那马惨嘶一声,朝一侧重重倾倒,连带着张元徽身子不稳,眼看就要一起砸翻!
潘美抓住时机一声大吼,花刀翻飞,白光一闪,一颗首级凌空飞起,断颈处热血喷溅!
噗地一声,人头落地,鼓胀的眼睛死死睁大。
潘美长刀挑起人头,大喝道:“贼将张元徽已死,余下汉兵降者不杀!”
很快,山谷里响彻周军欢呼声,数百个汉兵哀嚎着跪地投降。
潘美命人打扫战场,收编降卒,用一块汉军旗帜包裹首级,挂在马鞍下,高举花刀大笑:“走!回潞州城向陛下请赏!”
几乎同一时刻,西边三十余里处的凋黄岭,一支万余数的契丹骑军正在加紧赶路。
凋黄岭是一处地势较为平坦的河谷地,南面是一条河流,北面是森林茂密的山坡,河谷呈东西狭长之势。
万余骑奔逃声若奔雷,响彻四野。
冲在最前头的耶律敌禄往北面山林看了眼,面露疑惑之色。
这种动静,应该惊得山林里群鸟惊飞才是,为何静悄悄没有一点声响?
难不成,这是一片没有鸟雀栖息的林子?
耶律敌禄看看天色,距离天黑还有一个多时辰,按照这种速度行军,天黑之前应该能穿过凋黄岭,进入晋州地界。

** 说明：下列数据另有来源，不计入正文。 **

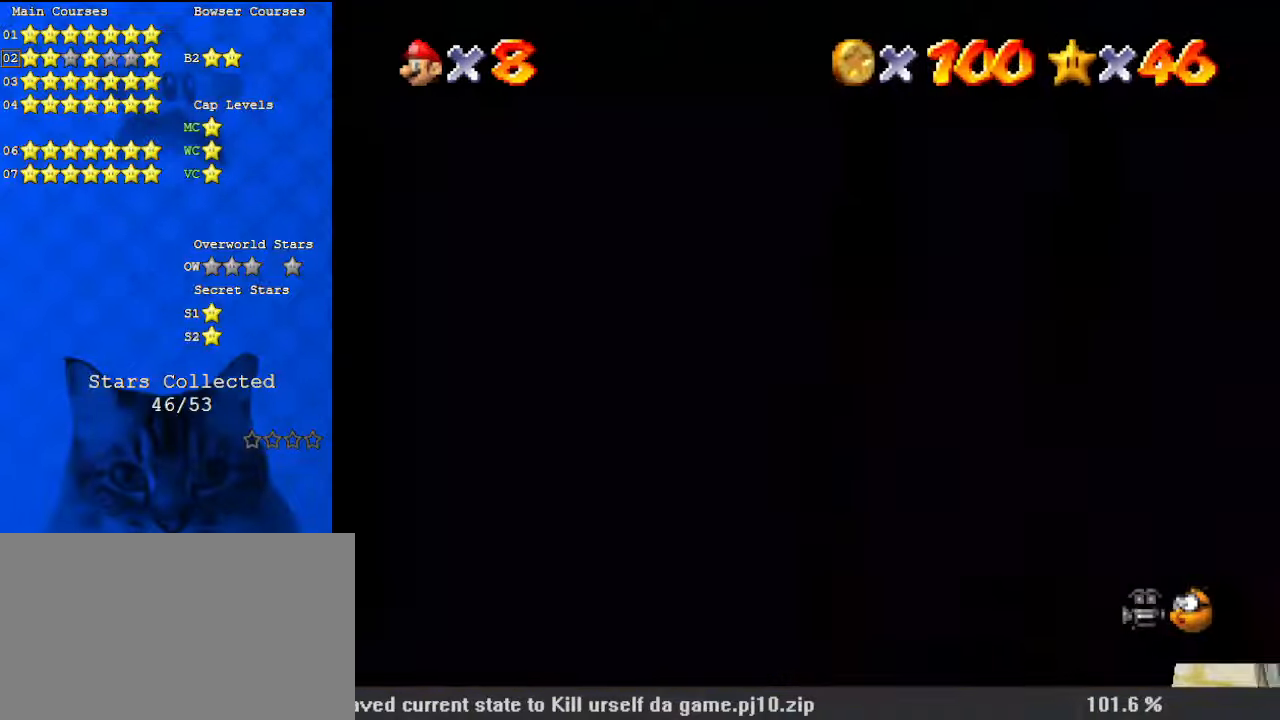
{"keys": ["up"], "events": [[67, "d", "down"], [67, "left", "down"], [234, "d", "up"], [267, "left", "up"]]}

十几个朝前探路的契丹兵骑马赶回,叽里呱啦地大喊大叫说了一通,意思是前方道路被阻断!
耶律敌禄一惊,怒吼道:“传令,全军止步!”
传令兵依次赶去报信,好一会,万余骑契丹兵才缓缓停止。
耶律敌禄命一部分汉人兵警戒,其余契丹兵原地休整,自己率领数骑绕过前方狭窄弯路,果然看见不远处,河谷道路被树干石块阻塞,上面还覆盖干草枯枝,浇了些黑乎乎黏腻的东西,隐隐泛起油光。
耶律敌禄大惊色变,这明显是有人故意阻断道路!
他想起那片静谧诡异的山林,勐地反应过来,拔转马头怒吼:“全军后撤!快!”
话音刚落,休地破风声响起,一支带着隐隐火光的箭失从北面山崖之上射来,精准落在那堆阻塞道路的干草木石堆里。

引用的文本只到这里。